Nothing but the lines from the first line of the records through the line with "pinky mcp: (216, 308)" should be output, exactly as written and free of pictures.

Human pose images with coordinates
=== Begin Enclosure ===
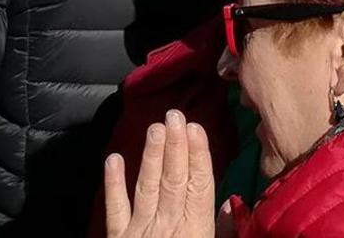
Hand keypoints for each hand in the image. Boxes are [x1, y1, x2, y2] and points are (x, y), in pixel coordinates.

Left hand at [103, 111, 225, 237]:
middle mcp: (168, 225)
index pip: (199, 186)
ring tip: (154, 128)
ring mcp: (140, 230)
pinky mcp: (119, 237)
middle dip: (175, 146)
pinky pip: (116, 207)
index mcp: (195, 229)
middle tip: (174, 117)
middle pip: (173, 180)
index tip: (195, 128)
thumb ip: (224, 230)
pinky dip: (113, 184)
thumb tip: (230, 204)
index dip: (197, 155)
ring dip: (152, 156)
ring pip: (148, 187)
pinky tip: (114, 159)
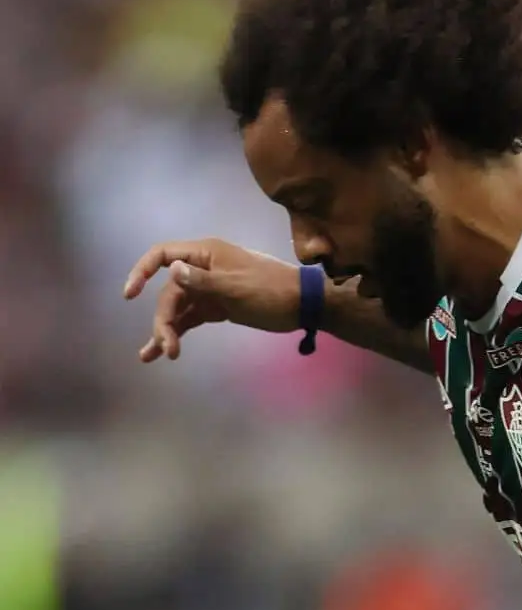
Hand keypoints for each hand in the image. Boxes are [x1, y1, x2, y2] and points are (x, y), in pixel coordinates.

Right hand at [124, 238, 304, 361]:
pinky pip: (189, 319)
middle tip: (166, 346)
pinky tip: (163, 351)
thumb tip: (172, 270)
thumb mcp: (236, 287)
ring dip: (165, 330)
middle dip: (163, 319)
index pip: (163, 255)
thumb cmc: (270, 289)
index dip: (142, 271)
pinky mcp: (216, 308)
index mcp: (206, 254)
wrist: (303, 305)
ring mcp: (209, 289)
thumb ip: (203, 281)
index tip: (130, 295)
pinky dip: (177, 332)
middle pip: (169, 291)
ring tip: (157, 355)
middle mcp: (202, 269)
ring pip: (177, 308)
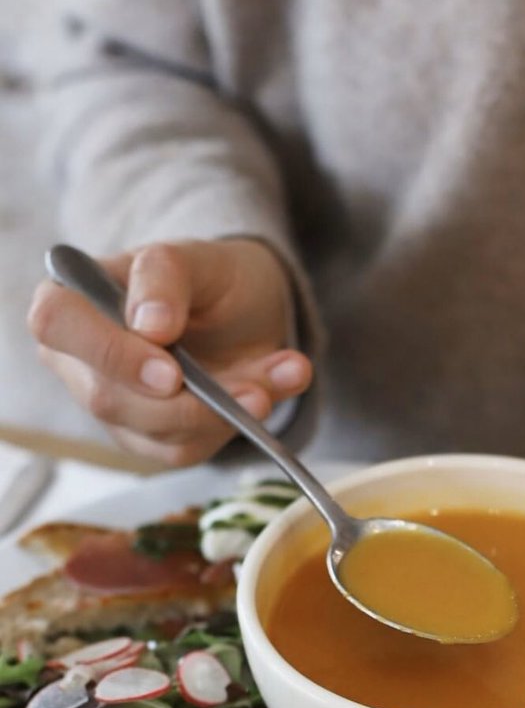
=== End Enclosure ===
◆ RESULT OF THIS TASK
Hand keypoints for each hand in the image. Boxes are [x1, y1, x2, y2] and points are (x, y), in pixel coordinates.

Left hand at [103, 111, 225, 237]:
middle mcp: (168, 225)
index pip: (199, 186)
ring tip: (154, 128)
ring mcp: (140, 230)
pinky mcp: (119, 237)
middle dip: (175, 146)
pinky pip: (116, 207)
index mcp: (195, 229)
middle tip: (174, 117)
middle pip: (173, 180)
index tip: (195, 128)
thumb ip: (224, 230)
pinky dip: (113, 184)
thumb tip: (230, 204)
index dip: (197, 155)
ring dip: (152, 156)
ring pip: (148, 187)
pinky tip: (114, 159)
Hand keypoints for each hand in the image. Boxes are [x1, y1, x2, y2] and points are (x, y), in pixel coordinates.

Right hand at [124, 238, 304, 361]:
pinky pip: (189, 319)
middle tip: (166, 346)
pinky tip: (163, 351)
thumb tip: (172, 270)
thumb mcp: (236, 287)
ring dip: (165, 330)
middle dip: (163, 319)
index pip: (163, 255)
thumb cmc: (270, 289)
index dip: (142, 271)
pinky mcp: (216, 308)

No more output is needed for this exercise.